The road, which links Duncan Edwards way to the busy A4036 which passes the Merry Hill Centre, has plenty of issues with the road surface.
Councillor Corfield knows a thing or two about roads, being a career HGV Driver and having spent 30 year operating a haulage company in which many of his vehicles drive thousands of miles a year.
He said: "The issue of potholes has been very much in vogue recently but it is one that has always been at the forefront for Dudley and we have a good record of re-surfacing, fixing roads and pavements and keeping on top of repairs.

"It is never easy and recently with the government prioritising pothole repair we have had to find extra money to put into the programme and also launch 'blitzes' in which teams will use the relative quiet periods to patch up and fix potholes and return road surfaces to as good as they were.
"Where I operate in the haulage business we do a lot of driving through the edge of Staffordshire and into Sandwell and Dudley and I truly believe the roads in this borough are the best compared to our neighbouring boroughs but there is always more to do and we are a listening authority.
"Before we launched the pro-active programme we as a council were fully re-active, very much fixing roads 'as and when' which still has to be done as they do break up. But the first year of the programme identified ones which needed full repairs and the work that has been carried out has extended the average lifespan of the roads by seven to ten years.
"A road like Peartree Lane is massively busy during the day carrying commuters and traffic to the businesses along there and inevitably the carriageway can suffer but we give the team the resources, both financially and in terms of materials to do the job."

And an impressive job it is, with two workmen operating stop-go boards for the duration of the evening as other team members work on a combination JCBs, drills and the old faithful of spades and brooms to dig the pothole out, sweep the material into it and make it even.
If that sounds like a layman's version of the work it very much is but someone who has been there and done it is Dudley Council's senior engineer Mark Reeves who leads the team
He said: "What we are doing is a rolling programme of structural potholing to increase the longevity of the roads concerned. And we also call it 'blitz potholing because we are targeting roads which are too busy to work on during the day.
"Obviously we have a limited amount of time to get the work done in the off peak hours but we do it at a pace, everyone knows what their job is, what they are doing and what I expect of them, and every job they do is one I have undertaken myself.

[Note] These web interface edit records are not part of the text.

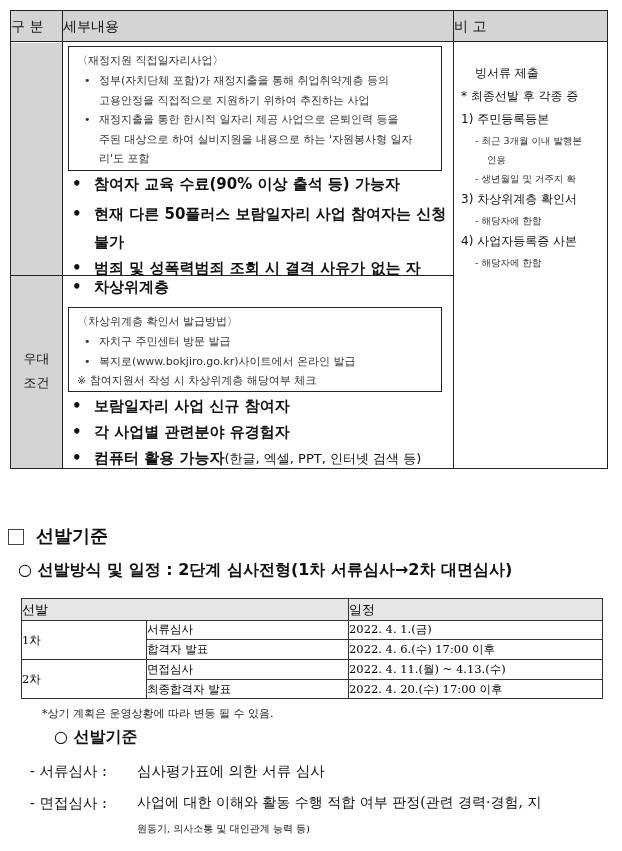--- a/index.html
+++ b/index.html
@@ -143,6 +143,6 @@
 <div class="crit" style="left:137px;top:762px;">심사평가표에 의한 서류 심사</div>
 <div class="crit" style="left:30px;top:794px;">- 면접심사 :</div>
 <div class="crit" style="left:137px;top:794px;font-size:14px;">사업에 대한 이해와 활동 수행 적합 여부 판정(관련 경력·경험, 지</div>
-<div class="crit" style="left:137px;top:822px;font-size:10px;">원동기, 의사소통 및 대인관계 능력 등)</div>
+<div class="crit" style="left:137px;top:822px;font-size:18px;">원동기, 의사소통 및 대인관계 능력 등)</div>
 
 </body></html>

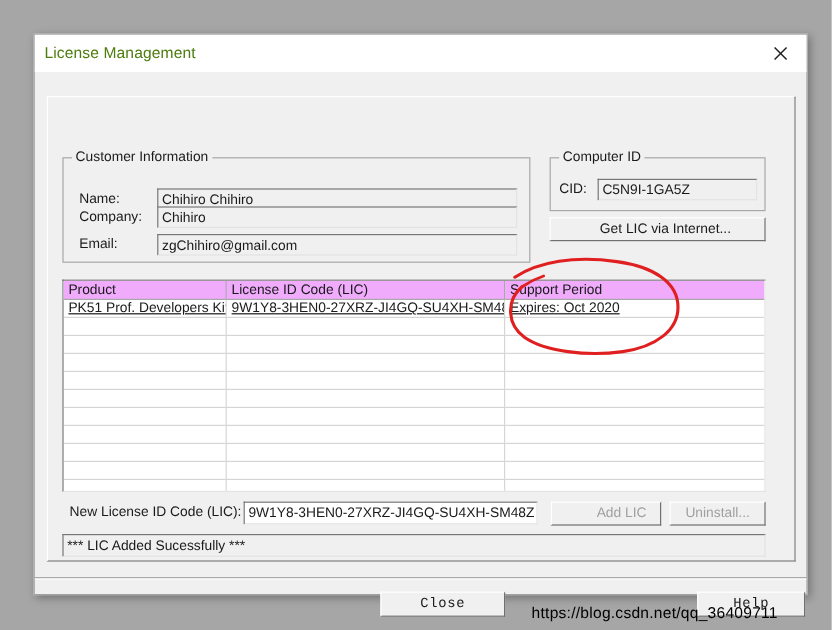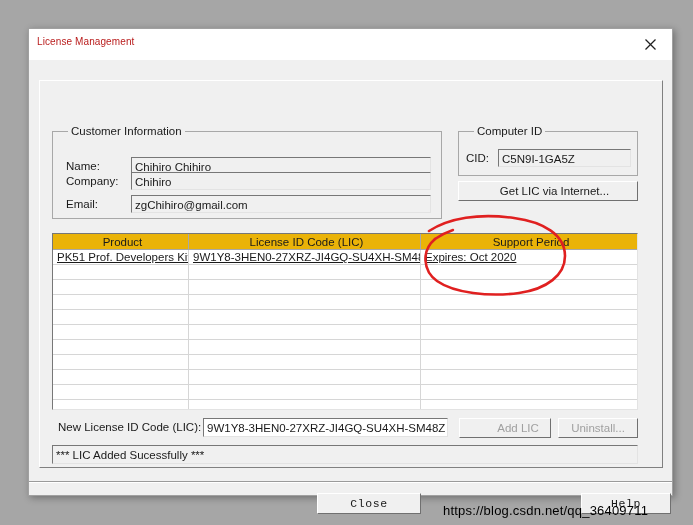--- a/index.html
+++ b/index.html
@@ -39,8 +39,8 @@
     position: absolute;
     left: 8px;
     top: 7px;
-    font-size: 10px;
-    color: #b91c1c;
+    font-size: 13px;
+    color: #4d7c0f;
     letter-spacing: .1px;
   }
   #close-x {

"We have worked on many roads through the borough including the boulevard at Merry Hill which is massively busy during the day, and roads like that and Peartree Lane are the ones that are probably going to need emergency repairs because of the volume of traffic.
"We are proud of the work we are doing because most of the people who work on the team live in Dudley Borough themselves and use the roads as much as anyone else so their is a definite sense of care over them."
Councillor Corfield said the rolling programme of 'Blitz' repairs would continue until all the roads in the borough were attended to.